Try it. Go to the line holding "left shoulder: (1218, 842)" in the entries below and write out exactly every line down to and including the line holding "left wrist: (1321, 1284)".

Entries shown.
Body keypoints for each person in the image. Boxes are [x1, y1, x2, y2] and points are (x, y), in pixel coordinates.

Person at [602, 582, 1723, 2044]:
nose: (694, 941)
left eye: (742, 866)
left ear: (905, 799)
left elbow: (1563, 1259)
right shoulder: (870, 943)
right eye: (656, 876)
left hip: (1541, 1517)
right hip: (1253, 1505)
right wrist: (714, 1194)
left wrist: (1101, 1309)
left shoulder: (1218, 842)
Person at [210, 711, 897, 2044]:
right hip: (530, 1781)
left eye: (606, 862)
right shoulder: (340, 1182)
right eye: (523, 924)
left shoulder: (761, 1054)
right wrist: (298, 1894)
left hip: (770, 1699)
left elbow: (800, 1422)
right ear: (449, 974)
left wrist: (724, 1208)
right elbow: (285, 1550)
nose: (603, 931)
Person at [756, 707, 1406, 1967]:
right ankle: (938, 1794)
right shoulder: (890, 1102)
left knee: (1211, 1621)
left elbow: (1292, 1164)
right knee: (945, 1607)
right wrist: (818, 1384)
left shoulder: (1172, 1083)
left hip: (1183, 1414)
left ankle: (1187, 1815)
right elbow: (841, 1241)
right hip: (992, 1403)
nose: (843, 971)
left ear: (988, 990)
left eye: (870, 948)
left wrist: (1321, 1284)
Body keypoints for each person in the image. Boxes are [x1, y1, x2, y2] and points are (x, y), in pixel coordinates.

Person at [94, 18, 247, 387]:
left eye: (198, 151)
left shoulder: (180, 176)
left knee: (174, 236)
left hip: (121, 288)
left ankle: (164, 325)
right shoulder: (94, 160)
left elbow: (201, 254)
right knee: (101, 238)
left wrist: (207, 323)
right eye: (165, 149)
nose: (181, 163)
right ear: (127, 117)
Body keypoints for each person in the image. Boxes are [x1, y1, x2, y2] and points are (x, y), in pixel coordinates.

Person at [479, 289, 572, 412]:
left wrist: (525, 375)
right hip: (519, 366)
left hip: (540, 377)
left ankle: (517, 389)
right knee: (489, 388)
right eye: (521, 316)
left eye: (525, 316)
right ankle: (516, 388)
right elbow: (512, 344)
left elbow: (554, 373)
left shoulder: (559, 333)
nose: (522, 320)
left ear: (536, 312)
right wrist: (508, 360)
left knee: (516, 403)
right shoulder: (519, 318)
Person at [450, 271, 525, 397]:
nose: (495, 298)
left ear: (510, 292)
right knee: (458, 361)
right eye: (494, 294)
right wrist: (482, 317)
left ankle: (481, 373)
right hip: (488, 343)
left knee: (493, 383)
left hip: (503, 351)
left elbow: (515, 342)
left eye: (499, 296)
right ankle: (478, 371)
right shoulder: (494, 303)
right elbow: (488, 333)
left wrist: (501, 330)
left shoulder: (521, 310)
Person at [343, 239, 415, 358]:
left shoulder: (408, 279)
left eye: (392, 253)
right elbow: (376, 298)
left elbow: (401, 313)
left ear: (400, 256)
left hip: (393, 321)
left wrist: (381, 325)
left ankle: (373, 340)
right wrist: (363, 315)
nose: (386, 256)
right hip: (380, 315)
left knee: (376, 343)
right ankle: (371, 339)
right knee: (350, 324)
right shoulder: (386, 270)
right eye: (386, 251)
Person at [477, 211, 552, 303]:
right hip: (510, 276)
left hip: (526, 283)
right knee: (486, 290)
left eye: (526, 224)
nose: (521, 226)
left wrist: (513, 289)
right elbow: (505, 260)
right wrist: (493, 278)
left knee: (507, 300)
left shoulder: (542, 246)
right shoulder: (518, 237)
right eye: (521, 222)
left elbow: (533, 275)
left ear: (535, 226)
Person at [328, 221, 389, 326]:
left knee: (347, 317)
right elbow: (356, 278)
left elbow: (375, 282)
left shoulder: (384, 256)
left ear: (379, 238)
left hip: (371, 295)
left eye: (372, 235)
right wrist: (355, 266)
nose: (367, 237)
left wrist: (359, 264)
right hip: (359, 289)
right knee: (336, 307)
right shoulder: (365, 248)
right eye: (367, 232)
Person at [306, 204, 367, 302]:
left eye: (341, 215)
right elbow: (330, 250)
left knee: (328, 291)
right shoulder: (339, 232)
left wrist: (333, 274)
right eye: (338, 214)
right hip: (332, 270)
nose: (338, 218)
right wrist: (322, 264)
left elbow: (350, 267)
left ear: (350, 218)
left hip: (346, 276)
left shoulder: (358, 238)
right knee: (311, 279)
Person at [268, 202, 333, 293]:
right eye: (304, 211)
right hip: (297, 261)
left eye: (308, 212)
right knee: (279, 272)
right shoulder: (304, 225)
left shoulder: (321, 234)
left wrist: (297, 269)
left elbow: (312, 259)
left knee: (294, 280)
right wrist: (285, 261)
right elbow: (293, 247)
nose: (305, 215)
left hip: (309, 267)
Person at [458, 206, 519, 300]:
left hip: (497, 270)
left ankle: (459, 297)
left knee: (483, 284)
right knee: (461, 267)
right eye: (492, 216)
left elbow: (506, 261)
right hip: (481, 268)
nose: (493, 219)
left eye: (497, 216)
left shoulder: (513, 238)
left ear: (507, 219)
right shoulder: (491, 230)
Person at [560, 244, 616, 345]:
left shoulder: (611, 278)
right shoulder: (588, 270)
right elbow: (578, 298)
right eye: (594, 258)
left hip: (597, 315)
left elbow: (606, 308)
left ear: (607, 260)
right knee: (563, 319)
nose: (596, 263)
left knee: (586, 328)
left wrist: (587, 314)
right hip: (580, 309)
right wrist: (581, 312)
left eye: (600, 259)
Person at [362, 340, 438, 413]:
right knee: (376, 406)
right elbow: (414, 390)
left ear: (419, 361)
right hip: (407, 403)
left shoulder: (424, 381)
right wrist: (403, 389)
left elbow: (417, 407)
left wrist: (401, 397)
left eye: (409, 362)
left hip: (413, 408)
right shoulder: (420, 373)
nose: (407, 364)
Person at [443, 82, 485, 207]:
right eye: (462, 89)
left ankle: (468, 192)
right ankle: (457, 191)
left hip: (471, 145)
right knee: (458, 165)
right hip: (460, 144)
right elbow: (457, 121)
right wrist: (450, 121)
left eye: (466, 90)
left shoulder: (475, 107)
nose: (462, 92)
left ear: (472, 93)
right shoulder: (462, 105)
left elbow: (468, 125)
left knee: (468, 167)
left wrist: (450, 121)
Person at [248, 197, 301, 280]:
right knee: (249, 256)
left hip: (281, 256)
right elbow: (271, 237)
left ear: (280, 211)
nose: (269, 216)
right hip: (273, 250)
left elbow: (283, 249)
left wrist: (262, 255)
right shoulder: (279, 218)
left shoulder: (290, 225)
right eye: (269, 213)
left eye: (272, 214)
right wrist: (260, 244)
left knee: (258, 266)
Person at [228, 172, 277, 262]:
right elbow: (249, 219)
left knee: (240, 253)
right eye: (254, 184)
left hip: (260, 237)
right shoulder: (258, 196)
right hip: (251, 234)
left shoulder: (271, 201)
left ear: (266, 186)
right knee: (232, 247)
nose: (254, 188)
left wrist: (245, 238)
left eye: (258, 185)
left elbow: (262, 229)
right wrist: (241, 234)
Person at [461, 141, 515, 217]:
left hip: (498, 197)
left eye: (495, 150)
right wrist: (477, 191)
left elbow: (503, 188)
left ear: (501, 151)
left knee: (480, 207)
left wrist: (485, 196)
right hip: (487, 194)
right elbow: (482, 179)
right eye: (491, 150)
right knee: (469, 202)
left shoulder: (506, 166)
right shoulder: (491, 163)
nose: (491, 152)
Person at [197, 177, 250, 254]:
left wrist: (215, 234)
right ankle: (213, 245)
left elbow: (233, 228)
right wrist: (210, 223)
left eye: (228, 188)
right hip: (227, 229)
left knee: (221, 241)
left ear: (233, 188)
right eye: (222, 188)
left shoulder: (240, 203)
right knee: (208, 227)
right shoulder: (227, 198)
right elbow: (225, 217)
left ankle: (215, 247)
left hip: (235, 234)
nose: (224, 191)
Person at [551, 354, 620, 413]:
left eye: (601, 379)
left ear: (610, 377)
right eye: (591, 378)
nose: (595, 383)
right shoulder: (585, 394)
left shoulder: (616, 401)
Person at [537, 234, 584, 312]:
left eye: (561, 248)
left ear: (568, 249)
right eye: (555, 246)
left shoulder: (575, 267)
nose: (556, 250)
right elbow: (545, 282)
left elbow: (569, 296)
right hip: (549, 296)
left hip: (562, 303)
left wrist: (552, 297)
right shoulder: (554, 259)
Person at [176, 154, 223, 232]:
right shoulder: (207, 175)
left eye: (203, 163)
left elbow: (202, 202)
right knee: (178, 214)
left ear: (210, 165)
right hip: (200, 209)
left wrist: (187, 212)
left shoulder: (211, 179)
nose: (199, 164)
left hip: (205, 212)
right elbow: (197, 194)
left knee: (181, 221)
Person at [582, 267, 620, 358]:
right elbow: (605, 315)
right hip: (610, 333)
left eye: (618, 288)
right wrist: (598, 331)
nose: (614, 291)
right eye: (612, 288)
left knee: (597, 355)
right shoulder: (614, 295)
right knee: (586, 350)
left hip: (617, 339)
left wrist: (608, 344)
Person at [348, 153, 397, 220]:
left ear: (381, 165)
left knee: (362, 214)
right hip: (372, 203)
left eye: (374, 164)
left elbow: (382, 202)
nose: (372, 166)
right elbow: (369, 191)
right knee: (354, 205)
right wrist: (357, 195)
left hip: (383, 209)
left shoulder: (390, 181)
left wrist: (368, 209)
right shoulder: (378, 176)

Result.
left shoulder: (1218, 842)
Person at [210, 711, 897, 2044]:
right hip: (530, 1781)
left eye: (606, 862)
right shoulder: (340, 1182)
right eye: (523, 924)
left shoulder: (761, 1054)
right wrist: (298, 1894)
left hip: (770, 1699)
left elbow: (800, 1422)
right ear: (449, 974)
left wrist: (724, 1208)
right elbow: (285, 1550)
nose: (603, 931)
Person at [756, 707, 1406, 1967]:
right ankle: (938, 1794)
right shoulder: (890, 1102)
left knee: (1211, 1621)
left elbow: (1292, 1164)
right knee: (945, 1607)
right wrist: (818, 1384)
left shoulder: (1172, 1083)
left hip: (1183, 1414)
left ankle: (1187, 1815)
right elbow: (841, 1241)
right hip: (992, 1403)
nose: (843, 971)
left ear: (988, 990)
left eye: (870, 948)
left wrist: (1321, 1284)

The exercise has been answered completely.